--- DEINE AUFGABE ---
In wie vielen Zeilen der folgenden Daten steht die Zeichenfolge „цитаты“? Gib nur die Anzahl an.

Einträge aus einer Datenquelle:
----

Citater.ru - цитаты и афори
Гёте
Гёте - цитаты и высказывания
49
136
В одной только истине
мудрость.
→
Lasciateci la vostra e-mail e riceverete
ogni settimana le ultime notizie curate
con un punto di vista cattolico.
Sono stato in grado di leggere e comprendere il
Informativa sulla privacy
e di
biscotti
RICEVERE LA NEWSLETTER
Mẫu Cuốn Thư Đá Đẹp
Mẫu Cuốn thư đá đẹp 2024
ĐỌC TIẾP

----

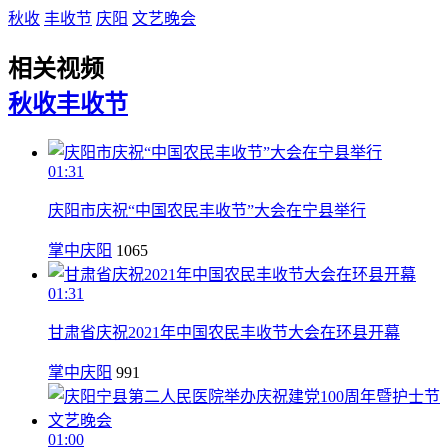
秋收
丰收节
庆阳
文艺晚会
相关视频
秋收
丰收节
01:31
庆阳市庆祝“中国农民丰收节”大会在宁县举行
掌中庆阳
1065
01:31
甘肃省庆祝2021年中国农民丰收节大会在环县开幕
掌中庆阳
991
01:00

----

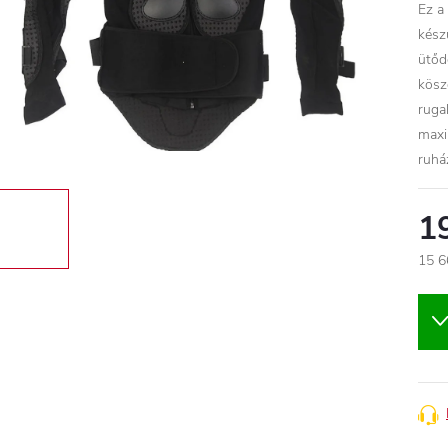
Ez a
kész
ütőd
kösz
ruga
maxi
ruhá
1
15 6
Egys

----

--- DEINE ANTWORT ---
2